As I anticipated school starting at the beginning of my junior year, I thought about how I was now at the halfway point of my high school experience. I had spent my freshmen and sophomore years learning how to manage my schedule between school and free time, and now, as an entering junior, I was ready to apply those skills, challenging myself with more labor-intensive AP classes. However, when it came to extra-curricular activities, I realized that most of the things I was involved in were clubs and organizations. One of my biggest time commitments was to cheerleading—a sport which had brought me to some of closest friends and most fond memories’, but, that being said, I knew that cheerleading was a temporary passion—once I left high school, I would be leaving cheerleading too. Therefore, I wanted to find something to get involved in that could be a little more permanent and contribute a little more to my future.
In expressing these concerns to one of my teachers, she suggested to me that I look to get involved in the fashion industry, in which she knew I held serious interest, and informed me that there was a designer worked a few blocks away from the school. Wasting no time, I searched the address of the studio and decided to spend that day’s free period harnessing what would be my new dream internship. I walked straight up to the stairs, knocked on the door, asked if internships were offered, and if so, how I could get one. I was greeted by the both popular and famous Morelia Cuevas, daughter of the legendary designer Manuel, who told me that although interns usually were required to be at least 21, I should set up an interview and try my luck anyway. Two weeks later, I became both the newest and youngest intern at Manuel Couture American Designs.
Though at the time I began I didn’t know much about clothing-construction or Manuel himself, I quickly learned. Immediately, I was thrust into the operation, and spent my first day putting thousands of rhinestones on a shirt for country-music singer Marty Stuart and listening to Manuel tell stories about memories of his good friend “John”. By the end of the first month of my internship, I had answered not a single telephone nor gone to get a single cup of coffee—I had, however, learned how to apply rhinestones, weave leather, sew a hem by-hand, and create typical western-wear arrow embroideries. I also learned that the infamous “John” I had now heard so many stories about was in fact both Manuel’s dear friend and the Man-in-Black himself, Johnny Cash.
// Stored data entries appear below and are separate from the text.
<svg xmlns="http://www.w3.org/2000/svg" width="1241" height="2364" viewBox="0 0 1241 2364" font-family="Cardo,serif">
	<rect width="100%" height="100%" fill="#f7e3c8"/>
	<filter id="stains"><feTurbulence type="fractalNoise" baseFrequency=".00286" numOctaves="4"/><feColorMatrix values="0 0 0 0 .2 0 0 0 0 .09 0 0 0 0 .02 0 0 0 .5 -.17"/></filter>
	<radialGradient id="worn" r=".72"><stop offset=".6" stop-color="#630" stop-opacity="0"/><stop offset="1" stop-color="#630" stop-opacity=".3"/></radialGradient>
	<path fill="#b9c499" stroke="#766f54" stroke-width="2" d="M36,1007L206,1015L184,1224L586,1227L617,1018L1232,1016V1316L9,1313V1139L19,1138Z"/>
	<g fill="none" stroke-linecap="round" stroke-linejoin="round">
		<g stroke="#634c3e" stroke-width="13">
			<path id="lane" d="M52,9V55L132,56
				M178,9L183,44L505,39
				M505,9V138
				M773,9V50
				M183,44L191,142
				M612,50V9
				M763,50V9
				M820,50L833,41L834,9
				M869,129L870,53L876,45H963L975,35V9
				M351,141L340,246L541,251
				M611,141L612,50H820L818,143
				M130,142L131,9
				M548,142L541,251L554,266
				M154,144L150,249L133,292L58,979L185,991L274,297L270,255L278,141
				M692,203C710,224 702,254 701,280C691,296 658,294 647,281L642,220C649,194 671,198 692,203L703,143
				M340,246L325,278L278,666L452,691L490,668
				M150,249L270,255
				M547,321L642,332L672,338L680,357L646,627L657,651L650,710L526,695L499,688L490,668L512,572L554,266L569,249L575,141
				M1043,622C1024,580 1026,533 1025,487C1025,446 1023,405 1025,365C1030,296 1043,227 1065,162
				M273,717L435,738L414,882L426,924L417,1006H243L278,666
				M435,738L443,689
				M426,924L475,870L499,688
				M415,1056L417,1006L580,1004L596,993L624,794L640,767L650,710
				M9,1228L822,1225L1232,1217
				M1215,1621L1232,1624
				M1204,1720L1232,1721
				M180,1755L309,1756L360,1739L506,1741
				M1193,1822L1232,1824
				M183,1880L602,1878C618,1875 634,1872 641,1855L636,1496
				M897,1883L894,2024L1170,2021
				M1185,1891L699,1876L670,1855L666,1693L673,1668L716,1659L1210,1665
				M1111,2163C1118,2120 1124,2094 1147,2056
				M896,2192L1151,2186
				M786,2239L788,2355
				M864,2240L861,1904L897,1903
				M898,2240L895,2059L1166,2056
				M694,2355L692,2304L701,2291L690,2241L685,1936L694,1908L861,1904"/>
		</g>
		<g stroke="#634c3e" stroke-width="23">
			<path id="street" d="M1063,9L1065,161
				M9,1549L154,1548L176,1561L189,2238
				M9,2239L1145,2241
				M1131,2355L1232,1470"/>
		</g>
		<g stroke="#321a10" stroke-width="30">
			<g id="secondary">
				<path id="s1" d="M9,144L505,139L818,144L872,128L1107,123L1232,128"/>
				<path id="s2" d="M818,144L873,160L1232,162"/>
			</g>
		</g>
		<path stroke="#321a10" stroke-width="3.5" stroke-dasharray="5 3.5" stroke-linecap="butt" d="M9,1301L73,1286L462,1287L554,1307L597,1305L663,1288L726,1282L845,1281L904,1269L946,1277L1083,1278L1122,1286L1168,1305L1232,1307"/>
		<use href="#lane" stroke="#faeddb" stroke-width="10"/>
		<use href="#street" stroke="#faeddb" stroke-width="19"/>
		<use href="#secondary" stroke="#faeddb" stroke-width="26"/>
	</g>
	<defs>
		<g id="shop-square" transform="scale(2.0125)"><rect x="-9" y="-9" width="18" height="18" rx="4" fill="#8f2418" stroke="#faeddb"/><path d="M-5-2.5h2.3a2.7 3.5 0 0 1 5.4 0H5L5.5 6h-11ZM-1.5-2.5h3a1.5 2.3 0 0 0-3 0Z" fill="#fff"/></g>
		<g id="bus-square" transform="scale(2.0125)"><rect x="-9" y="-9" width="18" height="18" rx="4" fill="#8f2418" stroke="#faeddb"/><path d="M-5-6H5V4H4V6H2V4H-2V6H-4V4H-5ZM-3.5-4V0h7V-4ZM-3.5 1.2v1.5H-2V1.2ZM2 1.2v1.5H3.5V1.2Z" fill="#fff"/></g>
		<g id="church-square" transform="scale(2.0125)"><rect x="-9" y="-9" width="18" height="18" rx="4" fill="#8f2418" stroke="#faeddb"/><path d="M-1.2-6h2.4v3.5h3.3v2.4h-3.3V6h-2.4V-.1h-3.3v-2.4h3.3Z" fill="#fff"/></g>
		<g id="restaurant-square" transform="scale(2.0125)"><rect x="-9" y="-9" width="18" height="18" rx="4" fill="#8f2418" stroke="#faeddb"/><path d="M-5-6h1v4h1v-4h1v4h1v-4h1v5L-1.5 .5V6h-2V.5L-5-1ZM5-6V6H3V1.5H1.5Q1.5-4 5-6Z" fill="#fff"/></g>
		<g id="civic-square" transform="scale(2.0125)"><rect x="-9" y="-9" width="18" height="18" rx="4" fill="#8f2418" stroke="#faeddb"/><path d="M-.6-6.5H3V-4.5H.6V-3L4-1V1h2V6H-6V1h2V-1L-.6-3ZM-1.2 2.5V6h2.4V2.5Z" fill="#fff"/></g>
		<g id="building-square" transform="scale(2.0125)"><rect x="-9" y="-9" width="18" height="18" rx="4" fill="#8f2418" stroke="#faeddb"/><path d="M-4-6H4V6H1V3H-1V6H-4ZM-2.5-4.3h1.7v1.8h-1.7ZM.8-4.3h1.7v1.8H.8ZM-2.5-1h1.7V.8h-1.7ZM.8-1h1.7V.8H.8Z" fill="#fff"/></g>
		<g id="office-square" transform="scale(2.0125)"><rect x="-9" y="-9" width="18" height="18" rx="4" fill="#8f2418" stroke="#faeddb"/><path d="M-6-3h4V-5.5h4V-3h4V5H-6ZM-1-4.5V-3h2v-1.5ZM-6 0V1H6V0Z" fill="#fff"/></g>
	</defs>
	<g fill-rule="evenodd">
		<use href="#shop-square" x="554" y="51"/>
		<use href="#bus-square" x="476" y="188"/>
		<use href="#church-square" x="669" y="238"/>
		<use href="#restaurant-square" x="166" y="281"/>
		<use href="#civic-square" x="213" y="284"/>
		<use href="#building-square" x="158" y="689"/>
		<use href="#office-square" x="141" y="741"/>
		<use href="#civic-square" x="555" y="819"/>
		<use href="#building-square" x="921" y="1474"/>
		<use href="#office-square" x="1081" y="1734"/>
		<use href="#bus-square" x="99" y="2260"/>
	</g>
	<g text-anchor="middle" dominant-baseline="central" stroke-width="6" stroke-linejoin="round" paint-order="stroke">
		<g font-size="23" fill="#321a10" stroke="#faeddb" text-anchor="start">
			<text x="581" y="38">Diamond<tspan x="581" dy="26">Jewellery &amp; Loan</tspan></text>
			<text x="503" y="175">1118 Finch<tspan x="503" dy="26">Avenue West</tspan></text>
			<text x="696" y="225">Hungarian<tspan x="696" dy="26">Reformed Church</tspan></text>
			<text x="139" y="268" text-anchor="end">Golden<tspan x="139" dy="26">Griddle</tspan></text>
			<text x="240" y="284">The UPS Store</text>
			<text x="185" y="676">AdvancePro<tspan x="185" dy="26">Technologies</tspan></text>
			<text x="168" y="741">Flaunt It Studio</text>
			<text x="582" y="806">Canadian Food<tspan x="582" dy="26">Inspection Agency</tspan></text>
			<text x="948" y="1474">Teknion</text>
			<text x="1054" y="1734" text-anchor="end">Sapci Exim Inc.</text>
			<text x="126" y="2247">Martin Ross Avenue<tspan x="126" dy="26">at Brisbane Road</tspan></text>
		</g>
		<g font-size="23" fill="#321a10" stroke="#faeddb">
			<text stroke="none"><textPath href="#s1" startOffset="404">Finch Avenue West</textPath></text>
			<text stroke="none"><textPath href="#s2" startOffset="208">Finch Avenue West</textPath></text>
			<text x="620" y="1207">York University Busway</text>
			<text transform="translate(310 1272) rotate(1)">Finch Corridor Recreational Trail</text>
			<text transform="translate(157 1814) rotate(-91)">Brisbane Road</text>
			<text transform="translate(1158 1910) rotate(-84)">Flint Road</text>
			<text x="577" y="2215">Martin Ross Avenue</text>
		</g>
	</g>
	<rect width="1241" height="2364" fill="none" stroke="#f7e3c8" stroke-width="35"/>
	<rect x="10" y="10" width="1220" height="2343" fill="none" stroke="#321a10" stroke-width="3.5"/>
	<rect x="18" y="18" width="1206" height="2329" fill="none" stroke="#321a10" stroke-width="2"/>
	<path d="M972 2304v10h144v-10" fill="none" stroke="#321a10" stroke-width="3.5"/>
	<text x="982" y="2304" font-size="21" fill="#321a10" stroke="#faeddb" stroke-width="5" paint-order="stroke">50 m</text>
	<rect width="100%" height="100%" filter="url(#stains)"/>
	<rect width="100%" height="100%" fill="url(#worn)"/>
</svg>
Now, as a senior, I’ve spent nearly a year and a half interning with Manuel. Of all the knowledge I’ve gained about both production of clothing as well as the business of fashion in general, I feel that the most valuable knowledge I’ve gained is what I’ve learned about myself. I’ve realized that no one else can achieve my goals for me, and that if I want something for myself it is up to me alone to seek it out and attain it…and, of course, put a few rhinestones on it.